» Your objective
Leave out the pictures and output exactly the lines below from the one with "potenzialmente offensivi per" down to the one with "انقطاع. تواصل مجموعة", both of them included.

» Material for the task
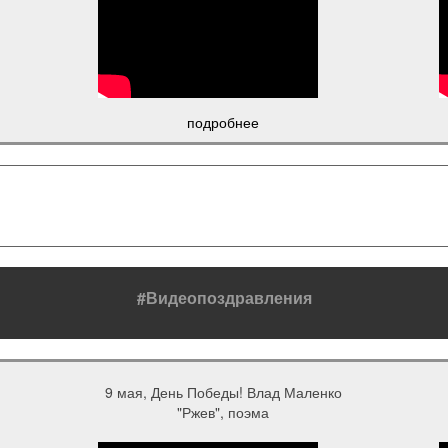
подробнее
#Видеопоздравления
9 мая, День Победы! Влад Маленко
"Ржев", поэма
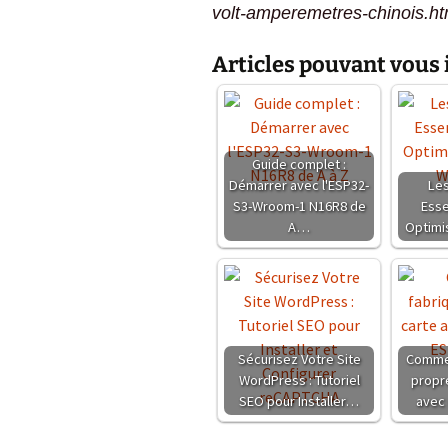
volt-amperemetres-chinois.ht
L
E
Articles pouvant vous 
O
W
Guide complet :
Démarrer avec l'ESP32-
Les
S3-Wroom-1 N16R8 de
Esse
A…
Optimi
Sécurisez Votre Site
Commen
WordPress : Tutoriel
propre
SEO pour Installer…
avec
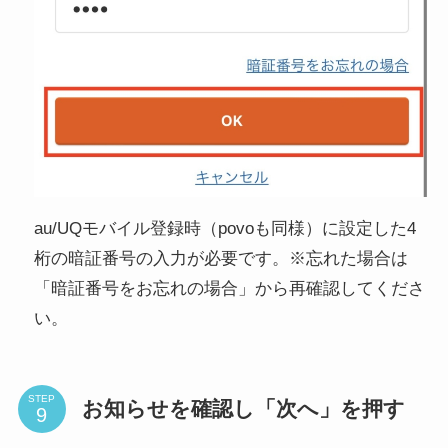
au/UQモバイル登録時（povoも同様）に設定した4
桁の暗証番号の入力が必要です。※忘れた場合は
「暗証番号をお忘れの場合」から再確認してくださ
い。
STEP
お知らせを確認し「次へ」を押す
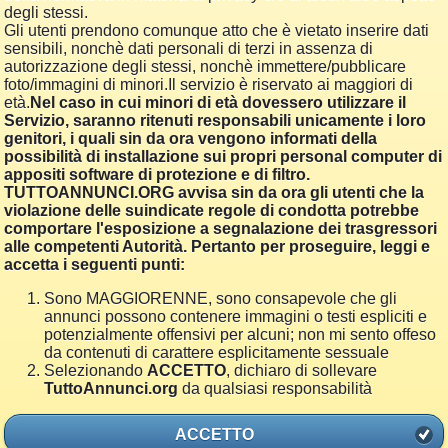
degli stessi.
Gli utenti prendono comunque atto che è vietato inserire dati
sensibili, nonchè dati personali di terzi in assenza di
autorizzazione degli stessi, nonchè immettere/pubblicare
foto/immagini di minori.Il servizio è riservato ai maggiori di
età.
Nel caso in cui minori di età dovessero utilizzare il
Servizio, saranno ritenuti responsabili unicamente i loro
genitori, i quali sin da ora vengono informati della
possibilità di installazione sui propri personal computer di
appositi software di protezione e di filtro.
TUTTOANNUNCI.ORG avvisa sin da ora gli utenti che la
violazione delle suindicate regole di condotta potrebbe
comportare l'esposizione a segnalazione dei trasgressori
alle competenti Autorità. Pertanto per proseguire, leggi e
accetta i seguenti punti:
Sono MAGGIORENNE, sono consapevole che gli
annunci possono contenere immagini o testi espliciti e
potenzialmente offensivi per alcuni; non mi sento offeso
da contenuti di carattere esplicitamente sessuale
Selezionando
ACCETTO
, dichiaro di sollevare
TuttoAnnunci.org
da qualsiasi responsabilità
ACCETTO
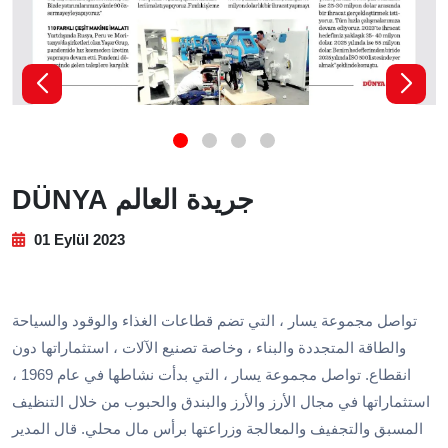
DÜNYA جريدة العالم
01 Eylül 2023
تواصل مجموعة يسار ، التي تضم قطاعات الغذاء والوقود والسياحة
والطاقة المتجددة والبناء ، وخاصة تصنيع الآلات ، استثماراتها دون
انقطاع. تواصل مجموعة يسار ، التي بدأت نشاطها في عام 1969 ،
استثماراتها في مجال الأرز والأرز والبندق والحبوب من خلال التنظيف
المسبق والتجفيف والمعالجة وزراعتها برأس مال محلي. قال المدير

» Your response
potenzialmente offensivi per alcuni; non mi sento offeso
da contenuti di carattere esplicitamente sessuale
Selezionando
ACCETTO
, dichiaro di sollevare
TuttoAnnunci.org
da qualsiasi responsabilità
ACCETTO
DÜNYA جريدة العالم
01 Eylül 2023
تواصل مجموعة يسار ، التي تضم قطاعات الغذاء والوقود والسياحة
والطاقة المتجددة والبناء ، وخاصة تصنيع الآلات ، استثماراتها دون
انقطاع. تواصل مجموعة يسار ، التي بدأت نشاطها في عام 1969 ،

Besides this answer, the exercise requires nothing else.